#### [The task]
Count every line in the data below that includes "read", and give only the result.

#### [Information shown]
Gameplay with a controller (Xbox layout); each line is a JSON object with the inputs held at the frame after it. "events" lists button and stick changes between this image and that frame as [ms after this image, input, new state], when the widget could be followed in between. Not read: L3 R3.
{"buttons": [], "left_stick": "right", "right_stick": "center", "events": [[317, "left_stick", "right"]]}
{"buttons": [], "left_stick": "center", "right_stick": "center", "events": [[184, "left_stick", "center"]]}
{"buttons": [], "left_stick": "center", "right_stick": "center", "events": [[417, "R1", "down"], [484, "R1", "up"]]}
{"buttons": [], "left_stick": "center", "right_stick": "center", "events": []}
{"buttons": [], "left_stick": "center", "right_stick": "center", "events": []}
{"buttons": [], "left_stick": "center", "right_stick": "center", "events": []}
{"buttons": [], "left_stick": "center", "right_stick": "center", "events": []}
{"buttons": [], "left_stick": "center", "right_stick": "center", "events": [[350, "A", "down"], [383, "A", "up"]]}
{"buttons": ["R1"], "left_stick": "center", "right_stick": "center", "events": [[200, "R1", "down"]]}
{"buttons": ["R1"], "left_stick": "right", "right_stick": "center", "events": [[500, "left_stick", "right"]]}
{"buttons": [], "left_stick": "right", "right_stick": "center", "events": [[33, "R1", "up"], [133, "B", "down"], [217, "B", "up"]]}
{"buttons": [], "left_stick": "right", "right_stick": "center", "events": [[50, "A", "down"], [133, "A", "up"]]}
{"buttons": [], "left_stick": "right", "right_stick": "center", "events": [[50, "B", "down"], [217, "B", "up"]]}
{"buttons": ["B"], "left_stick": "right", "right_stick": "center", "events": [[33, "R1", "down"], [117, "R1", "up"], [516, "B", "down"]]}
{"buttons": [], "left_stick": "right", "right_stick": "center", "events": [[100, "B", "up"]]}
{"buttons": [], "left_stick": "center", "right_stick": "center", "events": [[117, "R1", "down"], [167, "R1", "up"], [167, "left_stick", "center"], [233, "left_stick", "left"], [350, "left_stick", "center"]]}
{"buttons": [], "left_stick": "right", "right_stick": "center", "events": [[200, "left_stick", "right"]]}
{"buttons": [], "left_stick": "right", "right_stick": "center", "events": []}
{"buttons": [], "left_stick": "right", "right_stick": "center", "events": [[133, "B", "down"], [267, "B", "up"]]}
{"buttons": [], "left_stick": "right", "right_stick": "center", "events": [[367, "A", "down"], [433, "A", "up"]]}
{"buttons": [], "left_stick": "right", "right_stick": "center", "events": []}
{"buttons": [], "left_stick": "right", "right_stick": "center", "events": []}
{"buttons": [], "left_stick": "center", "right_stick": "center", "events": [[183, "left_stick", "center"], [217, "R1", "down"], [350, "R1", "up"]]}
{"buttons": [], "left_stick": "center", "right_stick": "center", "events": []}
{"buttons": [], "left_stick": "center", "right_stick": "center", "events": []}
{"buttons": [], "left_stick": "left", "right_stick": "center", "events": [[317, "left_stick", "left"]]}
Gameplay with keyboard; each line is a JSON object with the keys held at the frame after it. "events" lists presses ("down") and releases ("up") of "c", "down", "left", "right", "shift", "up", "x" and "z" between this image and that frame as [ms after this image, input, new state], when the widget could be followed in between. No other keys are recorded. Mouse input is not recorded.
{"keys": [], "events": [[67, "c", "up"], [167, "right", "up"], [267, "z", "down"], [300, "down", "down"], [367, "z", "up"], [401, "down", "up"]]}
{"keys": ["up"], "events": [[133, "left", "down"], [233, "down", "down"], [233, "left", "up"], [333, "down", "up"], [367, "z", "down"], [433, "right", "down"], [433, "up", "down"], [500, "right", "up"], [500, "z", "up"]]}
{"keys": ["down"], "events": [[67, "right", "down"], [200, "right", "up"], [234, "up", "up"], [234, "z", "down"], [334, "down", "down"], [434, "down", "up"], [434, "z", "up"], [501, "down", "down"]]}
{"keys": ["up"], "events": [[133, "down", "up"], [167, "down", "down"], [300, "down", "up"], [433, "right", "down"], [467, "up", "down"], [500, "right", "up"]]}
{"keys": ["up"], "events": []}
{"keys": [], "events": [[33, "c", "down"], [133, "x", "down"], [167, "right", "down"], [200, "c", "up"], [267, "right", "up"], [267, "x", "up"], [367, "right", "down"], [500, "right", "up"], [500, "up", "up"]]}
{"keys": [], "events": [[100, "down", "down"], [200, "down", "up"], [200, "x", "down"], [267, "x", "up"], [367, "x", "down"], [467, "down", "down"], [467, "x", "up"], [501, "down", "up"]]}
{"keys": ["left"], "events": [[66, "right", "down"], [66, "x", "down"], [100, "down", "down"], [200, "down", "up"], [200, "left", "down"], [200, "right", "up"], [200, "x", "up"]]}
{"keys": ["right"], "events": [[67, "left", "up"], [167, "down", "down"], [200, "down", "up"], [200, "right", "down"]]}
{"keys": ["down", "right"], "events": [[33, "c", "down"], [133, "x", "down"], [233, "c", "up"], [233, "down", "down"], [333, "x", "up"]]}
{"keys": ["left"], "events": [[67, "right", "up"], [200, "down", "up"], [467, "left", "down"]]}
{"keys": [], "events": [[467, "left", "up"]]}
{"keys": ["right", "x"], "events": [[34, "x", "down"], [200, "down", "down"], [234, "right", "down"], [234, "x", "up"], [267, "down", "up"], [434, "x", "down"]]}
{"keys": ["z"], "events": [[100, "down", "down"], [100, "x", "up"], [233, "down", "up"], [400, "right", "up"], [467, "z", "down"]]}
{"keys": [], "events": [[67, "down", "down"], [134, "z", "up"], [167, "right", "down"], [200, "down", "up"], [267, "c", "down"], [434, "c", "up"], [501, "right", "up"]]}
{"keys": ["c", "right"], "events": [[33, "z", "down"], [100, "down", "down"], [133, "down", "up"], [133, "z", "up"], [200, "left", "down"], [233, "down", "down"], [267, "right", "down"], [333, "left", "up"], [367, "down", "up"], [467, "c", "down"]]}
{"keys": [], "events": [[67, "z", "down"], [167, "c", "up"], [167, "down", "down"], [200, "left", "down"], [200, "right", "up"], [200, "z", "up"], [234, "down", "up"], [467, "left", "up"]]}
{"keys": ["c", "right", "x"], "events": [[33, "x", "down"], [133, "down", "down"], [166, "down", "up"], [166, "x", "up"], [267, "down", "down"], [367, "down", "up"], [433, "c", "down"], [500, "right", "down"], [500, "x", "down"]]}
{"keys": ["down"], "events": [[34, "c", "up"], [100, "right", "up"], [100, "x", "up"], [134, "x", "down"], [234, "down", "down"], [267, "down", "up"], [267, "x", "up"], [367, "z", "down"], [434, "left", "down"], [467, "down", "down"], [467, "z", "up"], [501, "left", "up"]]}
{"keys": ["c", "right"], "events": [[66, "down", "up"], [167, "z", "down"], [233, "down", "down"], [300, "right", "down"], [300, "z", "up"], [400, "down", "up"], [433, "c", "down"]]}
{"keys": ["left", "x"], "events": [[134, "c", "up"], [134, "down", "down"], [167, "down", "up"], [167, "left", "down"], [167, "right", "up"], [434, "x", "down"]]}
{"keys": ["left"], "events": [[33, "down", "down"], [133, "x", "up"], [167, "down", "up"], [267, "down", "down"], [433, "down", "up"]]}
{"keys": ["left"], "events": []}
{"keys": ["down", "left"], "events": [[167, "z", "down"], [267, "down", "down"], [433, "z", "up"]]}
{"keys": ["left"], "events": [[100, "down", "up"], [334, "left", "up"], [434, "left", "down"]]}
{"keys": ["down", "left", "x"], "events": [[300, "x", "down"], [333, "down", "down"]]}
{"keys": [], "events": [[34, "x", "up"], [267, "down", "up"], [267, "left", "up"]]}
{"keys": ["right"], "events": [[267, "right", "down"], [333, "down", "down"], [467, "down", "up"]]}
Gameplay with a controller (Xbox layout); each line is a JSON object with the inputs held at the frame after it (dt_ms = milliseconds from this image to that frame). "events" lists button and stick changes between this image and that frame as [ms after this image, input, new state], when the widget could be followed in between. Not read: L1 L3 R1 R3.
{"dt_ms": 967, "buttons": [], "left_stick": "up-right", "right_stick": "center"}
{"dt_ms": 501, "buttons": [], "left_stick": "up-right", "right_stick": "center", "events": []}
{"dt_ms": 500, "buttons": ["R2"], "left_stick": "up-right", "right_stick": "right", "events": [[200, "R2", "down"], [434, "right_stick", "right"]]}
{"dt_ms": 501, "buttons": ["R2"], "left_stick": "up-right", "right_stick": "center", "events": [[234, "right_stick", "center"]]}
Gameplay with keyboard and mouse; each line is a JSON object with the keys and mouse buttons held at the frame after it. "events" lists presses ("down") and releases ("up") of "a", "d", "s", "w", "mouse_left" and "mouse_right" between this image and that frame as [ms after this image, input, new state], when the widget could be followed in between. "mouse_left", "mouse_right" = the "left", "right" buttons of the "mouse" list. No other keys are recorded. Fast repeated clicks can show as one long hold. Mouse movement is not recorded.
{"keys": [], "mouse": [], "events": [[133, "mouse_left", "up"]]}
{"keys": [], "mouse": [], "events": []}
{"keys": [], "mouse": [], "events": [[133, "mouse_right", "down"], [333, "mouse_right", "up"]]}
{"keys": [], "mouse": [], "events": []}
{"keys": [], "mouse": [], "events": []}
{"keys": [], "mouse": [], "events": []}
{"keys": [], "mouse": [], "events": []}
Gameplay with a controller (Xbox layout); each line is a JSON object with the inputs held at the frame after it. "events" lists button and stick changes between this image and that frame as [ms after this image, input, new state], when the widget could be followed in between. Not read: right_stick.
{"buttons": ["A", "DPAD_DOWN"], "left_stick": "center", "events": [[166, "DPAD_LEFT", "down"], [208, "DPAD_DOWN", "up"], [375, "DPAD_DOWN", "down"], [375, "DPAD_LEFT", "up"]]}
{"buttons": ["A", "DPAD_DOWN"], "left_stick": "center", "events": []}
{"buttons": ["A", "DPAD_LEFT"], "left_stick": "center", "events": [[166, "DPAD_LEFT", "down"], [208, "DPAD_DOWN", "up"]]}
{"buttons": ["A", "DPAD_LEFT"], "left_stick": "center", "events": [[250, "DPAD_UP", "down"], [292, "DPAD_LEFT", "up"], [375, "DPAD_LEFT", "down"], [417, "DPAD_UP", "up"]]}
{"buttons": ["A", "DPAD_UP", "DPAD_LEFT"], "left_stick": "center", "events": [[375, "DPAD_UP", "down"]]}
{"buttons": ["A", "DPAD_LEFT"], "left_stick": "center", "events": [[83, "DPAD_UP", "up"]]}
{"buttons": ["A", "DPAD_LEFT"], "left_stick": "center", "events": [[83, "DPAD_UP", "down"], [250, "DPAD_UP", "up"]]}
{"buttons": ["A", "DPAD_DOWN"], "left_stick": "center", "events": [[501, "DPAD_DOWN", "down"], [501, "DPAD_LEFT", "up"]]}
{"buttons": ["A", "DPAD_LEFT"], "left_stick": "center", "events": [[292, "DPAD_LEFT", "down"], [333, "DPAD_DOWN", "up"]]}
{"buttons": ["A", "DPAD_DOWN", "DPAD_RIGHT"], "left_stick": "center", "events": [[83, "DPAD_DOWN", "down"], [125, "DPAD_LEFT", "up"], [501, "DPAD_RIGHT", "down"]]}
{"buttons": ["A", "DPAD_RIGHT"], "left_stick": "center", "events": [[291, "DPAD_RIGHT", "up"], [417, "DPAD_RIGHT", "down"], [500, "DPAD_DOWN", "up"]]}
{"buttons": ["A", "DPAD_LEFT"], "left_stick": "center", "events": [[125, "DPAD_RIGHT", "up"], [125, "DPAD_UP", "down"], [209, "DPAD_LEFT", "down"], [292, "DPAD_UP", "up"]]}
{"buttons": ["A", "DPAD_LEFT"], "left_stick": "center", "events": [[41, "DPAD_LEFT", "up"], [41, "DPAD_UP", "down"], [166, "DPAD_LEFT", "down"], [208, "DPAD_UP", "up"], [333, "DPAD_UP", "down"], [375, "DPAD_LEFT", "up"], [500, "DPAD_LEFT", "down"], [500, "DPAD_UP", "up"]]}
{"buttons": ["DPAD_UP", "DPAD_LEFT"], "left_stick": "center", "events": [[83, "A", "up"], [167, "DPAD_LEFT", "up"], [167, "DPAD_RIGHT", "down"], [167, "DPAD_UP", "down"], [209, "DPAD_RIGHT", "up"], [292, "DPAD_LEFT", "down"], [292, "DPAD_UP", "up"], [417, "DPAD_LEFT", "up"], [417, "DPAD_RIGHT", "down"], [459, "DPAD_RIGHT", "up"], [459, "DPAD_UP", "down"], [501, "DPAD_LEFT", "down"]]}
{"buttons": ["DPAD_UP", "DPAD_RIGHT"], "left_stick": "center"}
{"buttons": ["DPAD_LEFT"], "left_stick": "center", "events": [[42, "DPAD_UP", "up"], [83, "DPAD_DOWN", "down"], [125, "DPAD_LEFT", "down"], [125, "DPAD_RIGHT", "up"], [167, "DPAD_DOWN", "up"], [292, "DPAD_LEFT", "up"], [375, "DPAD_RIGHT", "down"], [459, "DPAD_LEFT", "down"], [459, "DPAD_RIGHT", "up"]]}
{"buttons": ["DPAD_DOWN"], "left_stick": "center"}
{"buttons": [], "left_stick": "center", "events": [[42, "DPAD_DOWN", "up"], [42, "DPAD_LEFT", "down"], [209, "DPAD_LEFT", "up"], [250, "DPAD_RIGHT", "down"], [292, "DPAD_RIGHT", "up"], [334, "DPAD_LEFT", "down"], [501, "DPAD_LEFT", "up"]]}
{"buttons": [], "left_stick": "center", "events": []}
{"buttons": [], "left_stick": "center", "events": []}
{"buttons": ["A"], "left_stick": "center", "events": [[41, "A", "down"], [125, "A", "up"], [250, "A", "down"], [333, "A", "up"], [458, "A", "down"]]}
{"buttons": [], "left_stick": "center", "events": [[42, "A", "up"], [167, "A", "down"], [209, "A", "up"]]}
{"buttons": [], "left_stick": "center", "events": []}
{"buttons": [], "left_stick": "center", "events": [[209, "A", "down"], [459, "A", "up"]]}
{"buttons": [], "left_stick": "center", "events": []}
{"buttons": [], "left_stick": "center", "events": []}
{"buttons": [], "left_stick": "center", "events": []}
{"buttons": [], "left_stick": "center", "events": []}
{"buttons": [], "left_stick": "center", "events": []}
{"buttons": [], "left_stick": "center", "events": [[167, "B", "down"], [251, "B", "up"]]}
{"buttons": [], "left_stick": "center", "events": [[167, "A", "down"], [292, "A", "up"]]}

#### [Solution for this problem]
3